Similarly, the library is **not** certified against ISO/IEC 23894:2023, NIST AI RMF, FDA SaMD Good Machine Learning Practice, or any other framework. We deliberately avoid the marketing register that would imply such a posture (see `docs/honest-marketing-policy.md` for the exact CI-enforced exclusion list).
## How this release was assembled — read carefully
`conformlock` v0.1.0a1 and v0.1.0a3 were assembled by an LLM-driven autonomous workflow under the project author's account (`hinanohart`). The only human in the loop is the author; no third party has independently reviewed the implementation or the marketing claims at release time. The git tag `v0.1.0a3` supersedes `v0.1.0a1`, which was retained on GitHub solely so the audit trail remains intact; new users should install `v0.1.0a3` and treat the line accordingly until an external reviewer signs off.

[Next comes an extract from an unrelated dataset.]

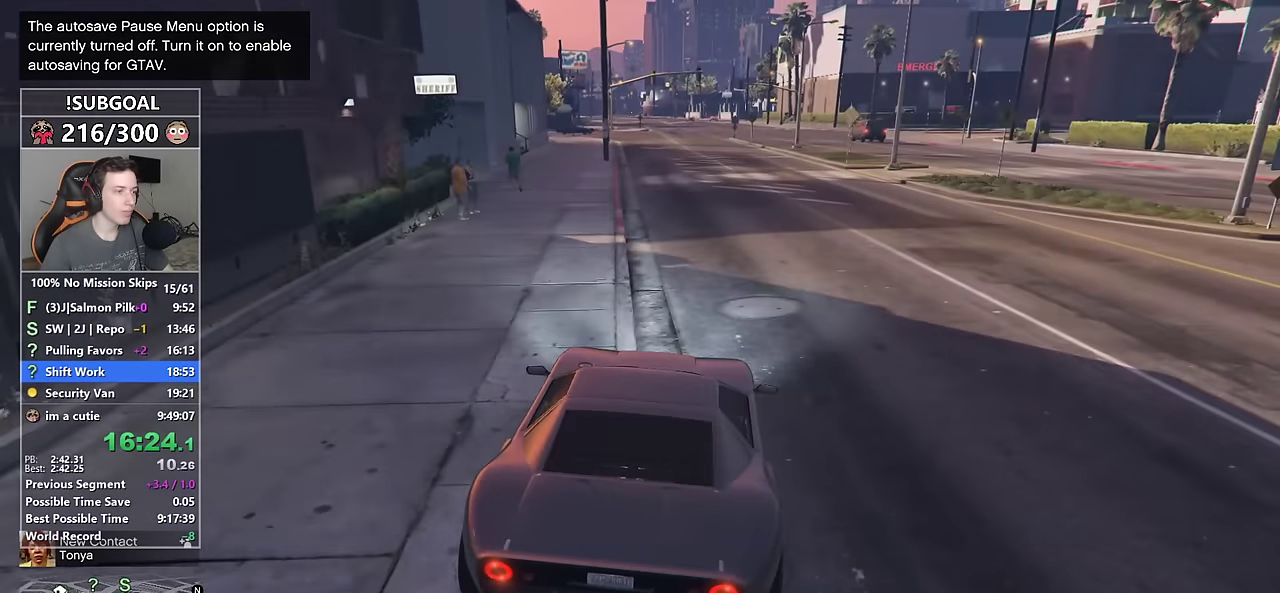
{"keys": ["w"], "mouse": [], "events": [[150, "a", "down"], [250, "a", "up"], [400, "a", "down"], [483, "a", "up"]]}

Issues filed against either tag are welcome.
## Related work and prior art
- Vovk, Gammerman, Shafer — *Algorithmic Learning in a Random World* (Springer 2005) — split / inductive conformal prediction.
- Gibbs & Candès (2021) — *Adaptive Conformal Inference Under Distribution Shift* (NeurIPS 2021) — ACI update rule.
- De Giacomo & Vardi (2013) — *Linear Temporal Logic and Linear Dynamic Logic on Finite Traces* (IJCAI 2013) — LTLf semantics.
- Bauer, Leucker, Schallhart (2011) — *Runtime Verification for LTL and TLTL* (ACM TOSEM 20(4)) — three-valued LTL₃ semantics; this library's permanent-verdict heuristic follows the same spirit.
- Lindemann, Qin, Fan, Pappas, Bastani (2022) — *Conformal Prediction for STL Runtime Verification* ([arXiv:2211.01539](https://arxiv.org/abs/2211.01539)) — academic predecessor targeting **STL** (continuous-time temporal logic); `conformlock` targets **LTLf** (discrete-step finite-trace) and ships a public MIT implementation.
- Bifet & Gavaldà (2007) — *Learning from Time-Changing Data with Adaptive Windowing* — ADWIN.
- O'Connor, Aumasson, Neves, Wilcox-O'Hearn — *BLAKE3* (2020) — hash function used for the ledger.
## Project layout
conformlock/
├─ src/conformlock/ # core library (numpy + scipy + blake3 + python-ulid)
├─ tests/ # unit + property + ledger-tamper tests
├─ examples/ # runnable CPU-only examples
├─ notebooks/ # optional [ml] extra: scikit-learn / torch
├─ docs/ # background and design notes
├─ CHANGELOG.md
├─ ROADMAP.md
└─ LICENSE # MIT
## Roadmap
See [ROADMAP.md](ROADMAP.md). Highlights: a more general MTL fragment, an offline `conformlock-replay` tool to re-verify an existing ledger, and HuggingFace dataset bindings (deferred to v0.1.1).
The names `verielle` and `decisionscope` appear in the roadmap as **v0.3 backlog** items, not promises.
## License
MIT License — see [LICENSE](LICENSE).